I omitted a couple of paragraphs, but included the points that resonated the most. I bet that woman wouldn't have"good" knives or "good" china that she never used. She would have selected a small number of items with care, and would use them every day. She would have figured out exactly what she liked and would have stuck with it. Why can't I be more like her, instead of someone who is surrounded by the baggage of ill-thought out impulse buys or cheap, quick-and-dirty temporary solutions to things that ended up becoming permanent? Why is it hard for me, even now, to just use the damn "good" silverware? Why can't I not worry that "good" china might get broken and just use it anyway and enjoy it for what it was meant to be? Or pare down my large knife collection of cheap, ineffective knives to just one or two really nice pieces?  

I would love to be able to reduce my possessions to only a few select pieces of good quality. I mean, even with a kid in the house should it matter? Should it matter if they break a Wedgewood plate as opposed to a Target plate? Should I have two super sharp fancy knives that are kept in a special place out of the reach of small hands and yet are used all the time as opposed to many cheap knives scattered all over the kitchen that I can't keep track of but which still can cause injury? Why do we feel the need to surround ourselves with junk just because it might get damaged or because we don't want to spend the money on fewer, nicer objects?


Anonymous said...

I have the same dilemma about flatware. I bought a set too cheaply and the handles are not thick enough to my liking. They bend when I'm scooping up ice cream, for example.

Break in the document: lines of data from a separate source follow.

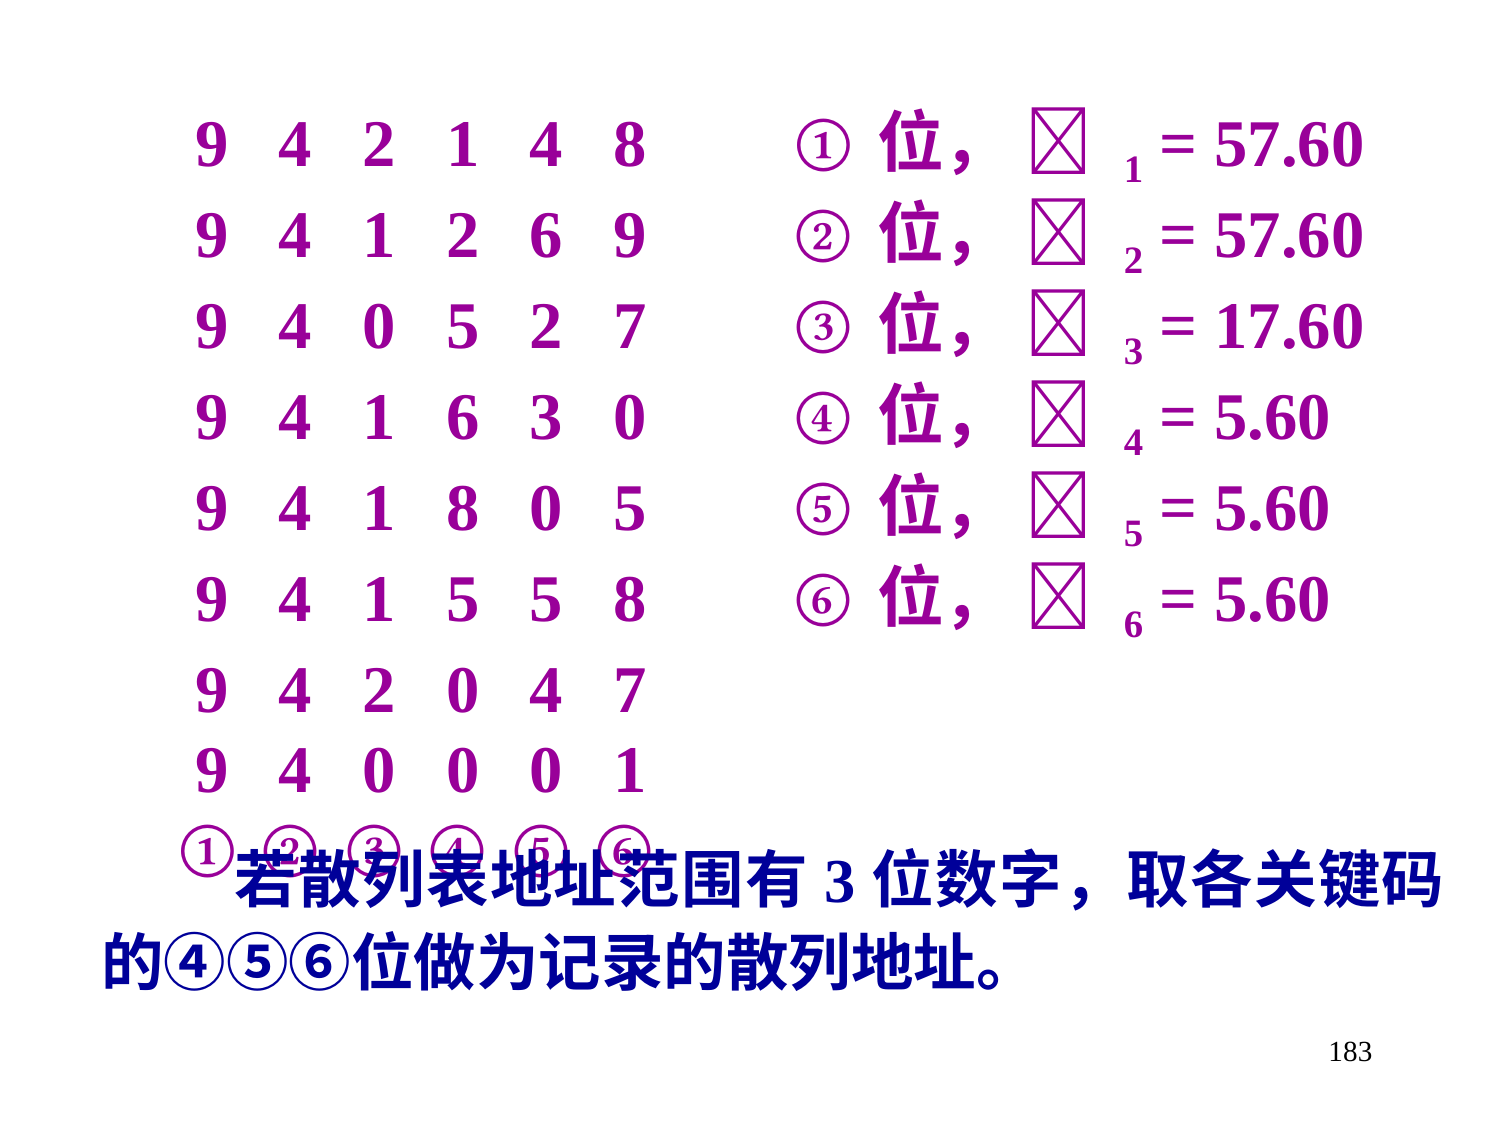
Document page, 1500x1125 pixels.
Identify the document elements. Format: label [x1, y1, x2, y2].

text_box [29, 92, 1468, 1006]
slide_number [1074, 1024, 1388, 1101]
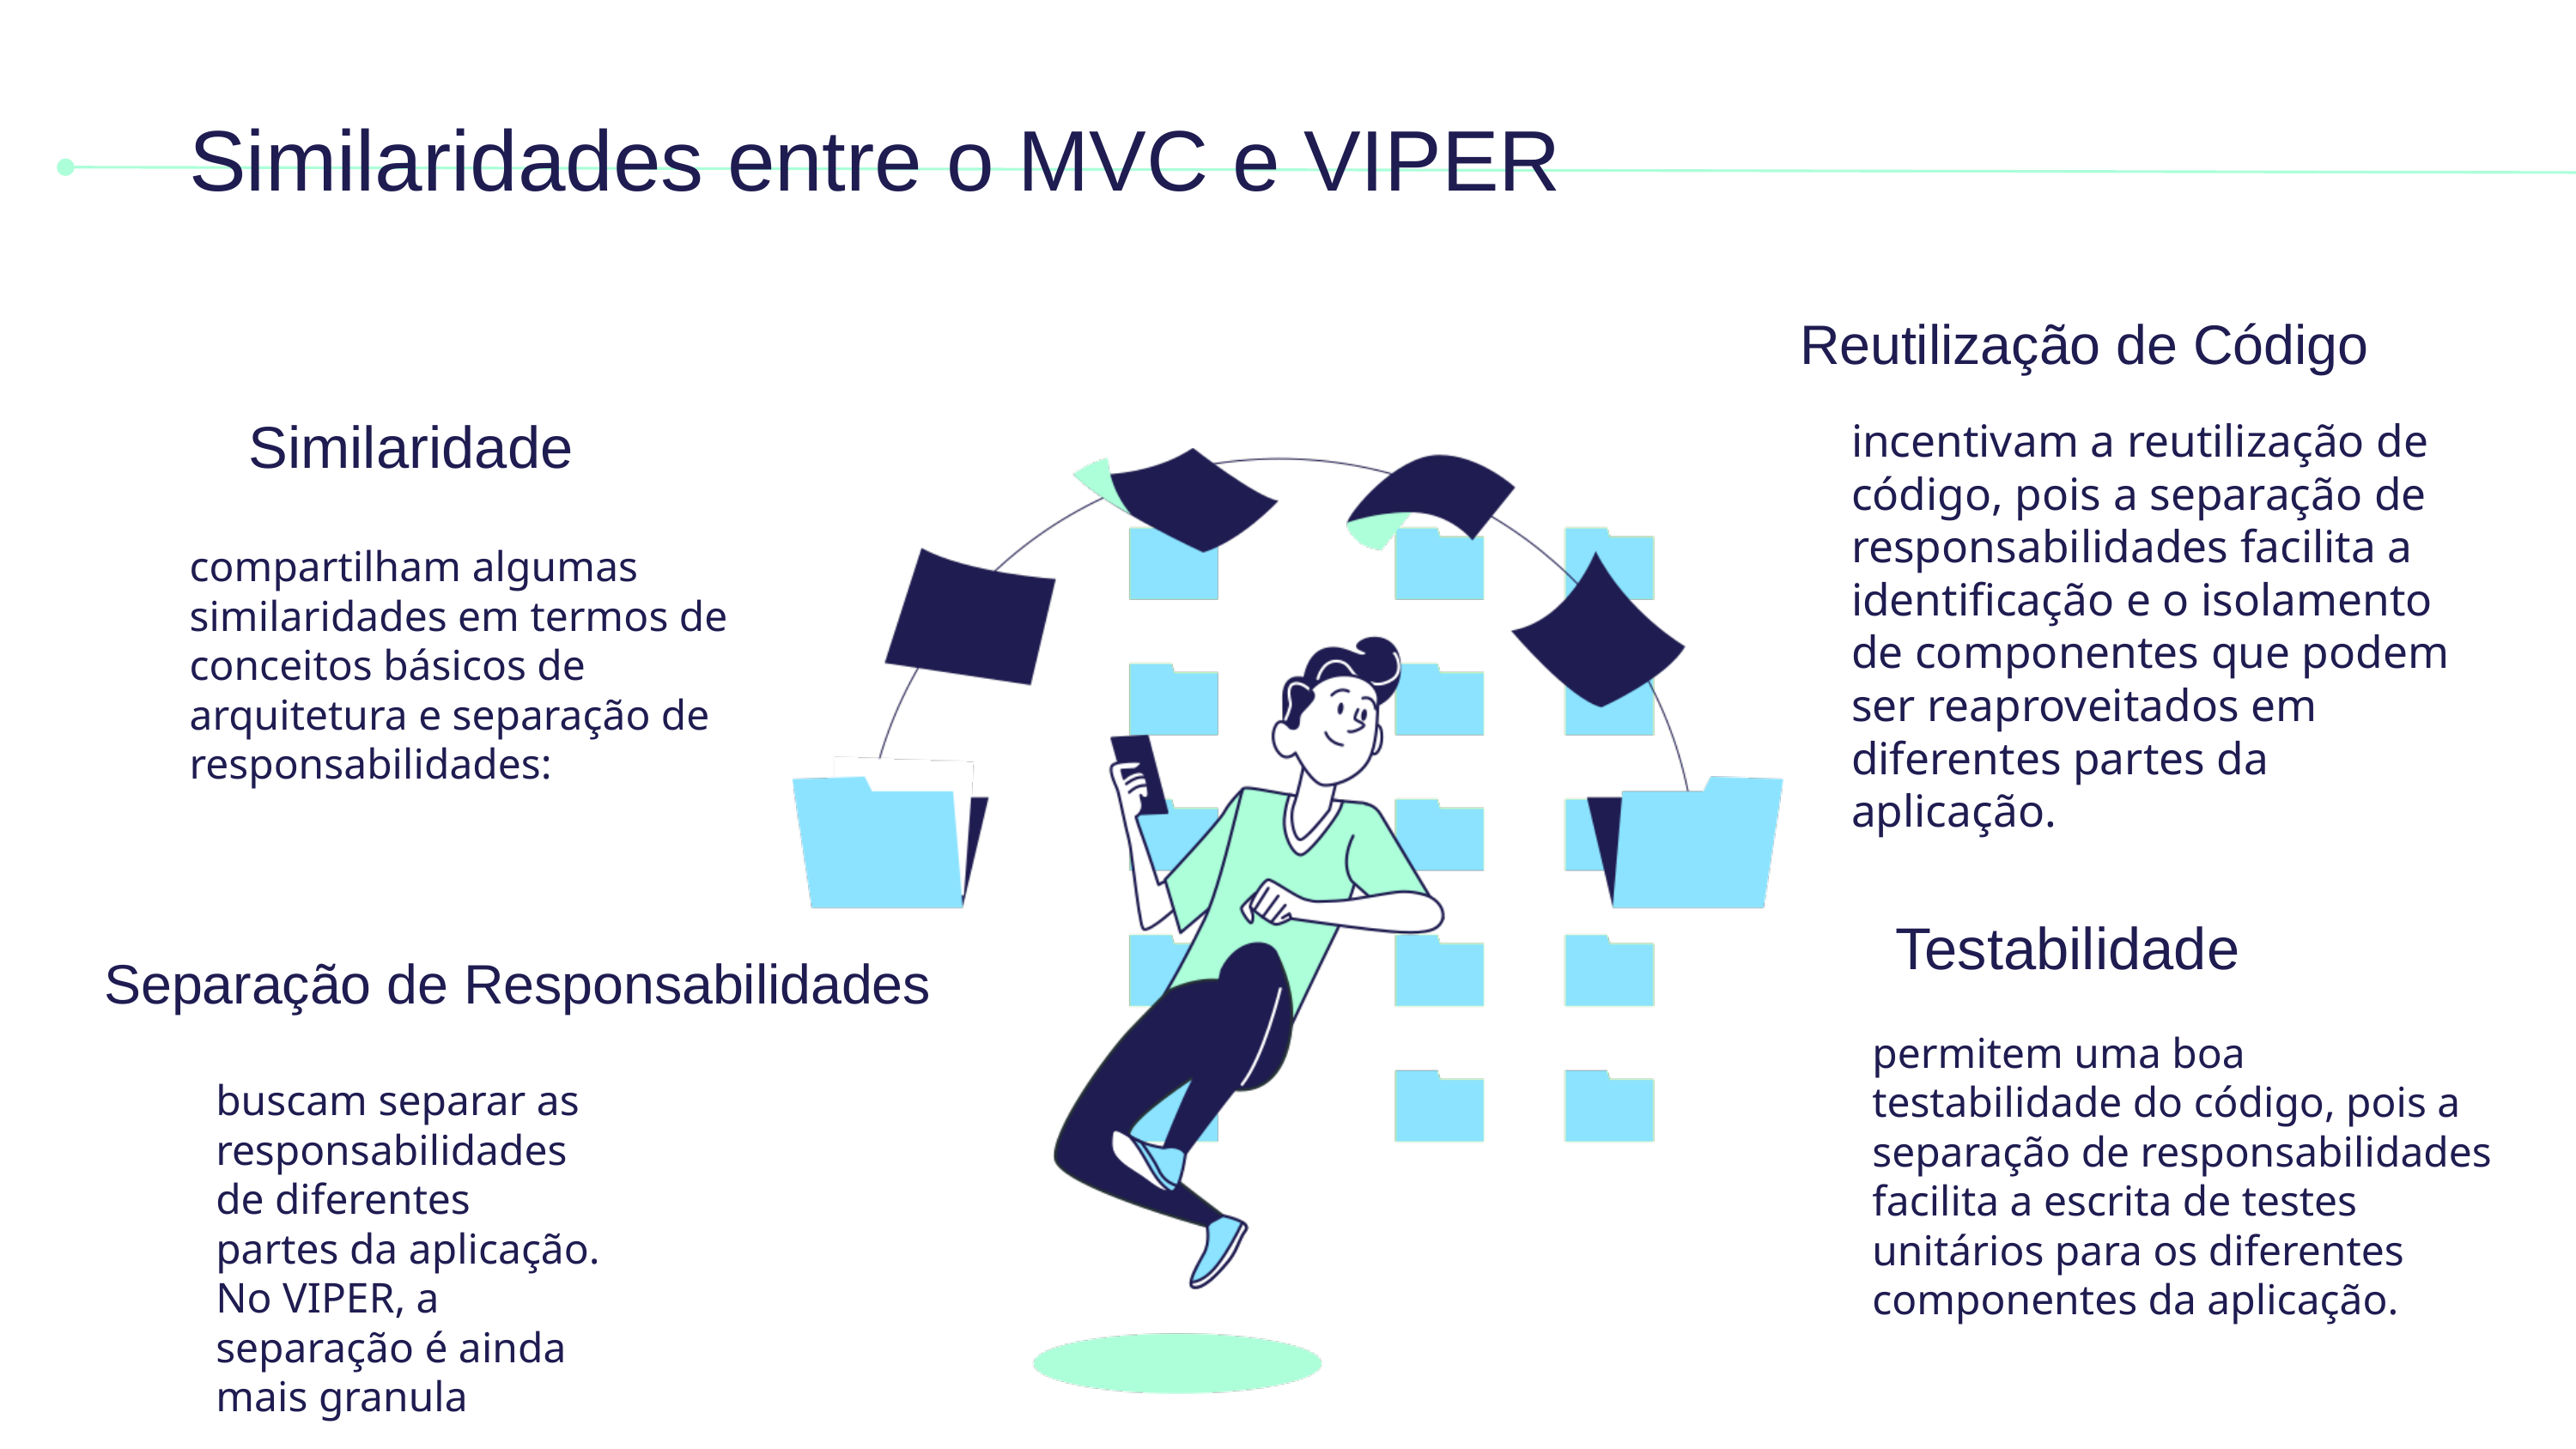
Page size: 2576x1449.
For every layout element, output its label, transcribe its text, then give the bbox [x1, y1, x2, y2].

Thus, I'm now burdened with buying a second set that will last a lifetime. I think some of these purchases happen due to ignorance. You learn as you go.

Personally, I would never want any kind of kitchenware that is not dishwasher safe. My time is too important to hand wash "special" items. I use Corel dishware for the same reason. I buy white because I assume the pattern will never run out of style.I NEVER want to be burdened with extra nice china. I was also at a party where I was hassled by the host about being careful with the china. I don't want to be that kind of hostess.


calliope said...

I try to haul out the good stuff as often as we can. But honestly all the REALLY good stuff was taken by a certain family member before we moved to Florida. Like seriously looted. And weirdly I was ok with that. I think if you make a great meal then the dishes should be great too!